** What you need to do **
Can you copy every one of the records below word for word, leaving out the pictures?

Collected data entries
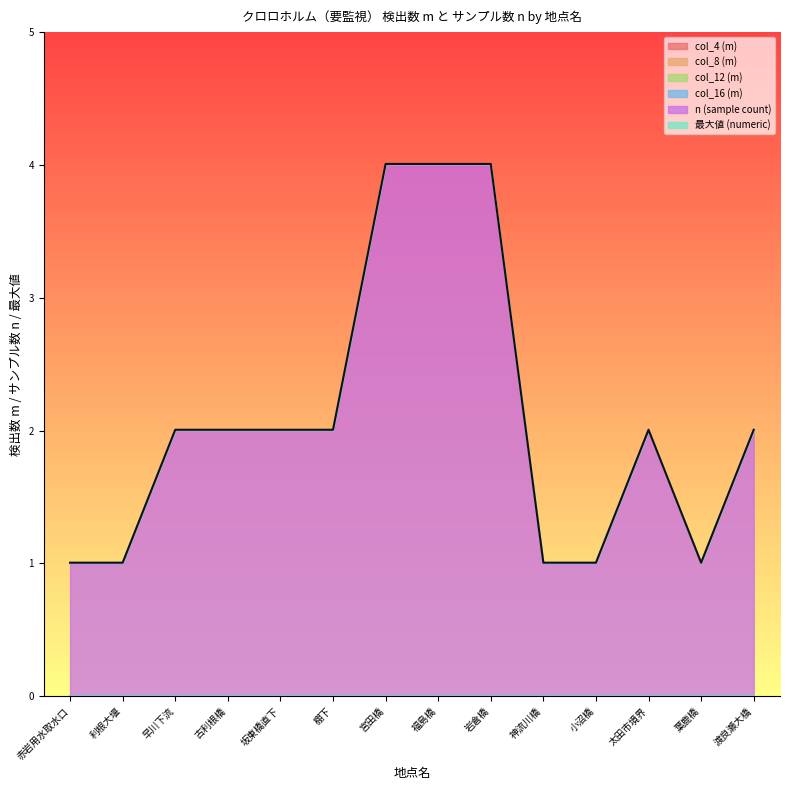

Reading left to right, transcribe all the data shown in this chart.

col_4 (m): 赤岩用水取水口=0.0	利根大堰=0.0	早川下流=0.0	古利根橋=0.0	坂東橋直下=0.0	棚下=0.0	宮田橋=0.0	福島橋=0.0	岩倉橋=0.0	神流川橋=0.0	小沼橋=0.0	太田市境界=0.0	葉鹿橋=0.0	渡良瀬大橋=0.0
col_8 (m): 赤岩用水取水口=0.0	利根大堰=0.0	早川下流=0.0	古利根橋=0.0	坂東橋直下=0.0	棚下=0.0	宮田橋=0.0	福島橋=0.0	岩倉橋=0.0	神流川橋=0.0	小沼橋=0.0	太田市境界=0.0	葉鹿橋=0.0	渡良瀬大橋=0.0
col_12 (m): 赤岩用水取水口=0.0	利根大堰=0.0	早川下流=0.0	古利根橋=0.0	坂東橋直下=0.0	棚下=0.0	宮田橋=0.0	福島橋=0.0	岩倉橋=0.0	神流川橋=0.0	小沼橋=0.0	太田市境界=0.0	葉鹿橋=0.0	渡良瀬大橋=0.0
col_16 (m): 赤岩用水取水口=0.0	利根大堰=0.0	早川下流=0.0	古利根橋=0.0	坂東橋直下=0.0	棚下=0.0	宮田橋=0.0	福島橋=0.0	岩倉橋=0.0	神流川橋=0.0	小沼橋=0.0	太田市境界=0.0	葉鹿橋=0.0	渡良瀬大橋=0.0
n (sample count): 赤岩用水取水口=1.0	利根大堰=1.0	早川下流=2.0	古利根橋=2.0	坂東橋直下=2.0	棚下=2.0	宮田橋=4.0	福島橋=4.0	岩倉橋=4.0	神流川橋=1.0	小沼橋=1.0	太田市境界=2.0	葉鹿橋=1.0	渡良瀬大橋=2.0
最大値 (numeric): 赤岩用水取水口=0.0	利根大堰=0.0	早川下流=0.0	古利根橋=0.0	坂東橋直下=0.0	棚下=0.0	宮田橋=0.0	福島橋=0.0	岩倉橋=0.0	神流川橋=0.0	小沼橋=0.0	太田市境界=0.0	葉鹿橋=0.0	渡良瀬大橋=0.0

** Completed task **
Reading left to right, transcribe all the data shown in this chart.

col_4 (m): 赤岩用水取水口=0.0	利根大堰=0.0	早川下流=0.0	古利根橋=0.0	坂東橋直下=0.0	棚下=0.0	宮田橋=0.0	福島橋=0.0	岩倉橋=0.0	神流川橋=0.0	小沼橋=0.0	太田市境界=0.0	葉鹿橋=0.0	渡良瀬大橋=0.0
col_8 (m): 赤岩用水取水口=0.0	利根大堰=0.0	早川下流=0.0	古利根橋=0.0	坂東橋直下=0.0	棚下=0.0	宮田橋=0.0	福島橋=0.0	岩倉橋=0.0	神流川橋=0.0	小沼橋=0.0	太田市境界=0.0	葉鹿橋=0.0	渡良瀬大橋=0.0
col_12 (m): 赤岩用水取水口=0.0	利根大堰=0.0	早川下流=0.0	古利根橋=0.0	坂東橋直下=0.0	棚下=0.0	宮田橋=0.0	福島橋=0.0	岩倉橋=0.0	神流川橋=0.0	小沼橋=0.0	太田市境界=0.0	葉鹿橋=0.0	渡良瀬大橋=0.0
col_16 (m): 赤岩用水取水口=0.0	利根大堰=0.0	早川下流=0.0	古利根橋=0.0	坂東橋直下=0.0	棚下=0.0	宮田橋=0.0	福島橋=0.0	岩倉橋=0.0	神流川橋=0.0	小沼橋=0.0	太田市境界=0.0	葉鹿橋=0.0	渡良瀬大橋=0.0
n (sample count): 赤岩用水取水口=1.0	利根大堰=1.0	早川下流=2.0	古利根橋=2.0	坂東橋直下=2.0	棚下=2.0	宮田橋=4.0	福島橋=4.0	岩倉橋=4.0	神流川橋=1.0	小沼橋=1.0	太田市境界=2.0	葉鹿橋=1.0	渡良瀬大橋=2.0
最大値 (numeric): 赤岩用水取水口=0.0	利根大堰=0.0	早川下流=0.0	古利根橋=0.0	坂東橋直下=0.0	棚下=0.0	宮田橋=0.0	福島橋=0.0	岩倉橋=0.0	神流川橋=0.0	小沼橋=0.0	太田市境界=0.0	葉鹿橋=0.0	渡良瀬大橋=0.0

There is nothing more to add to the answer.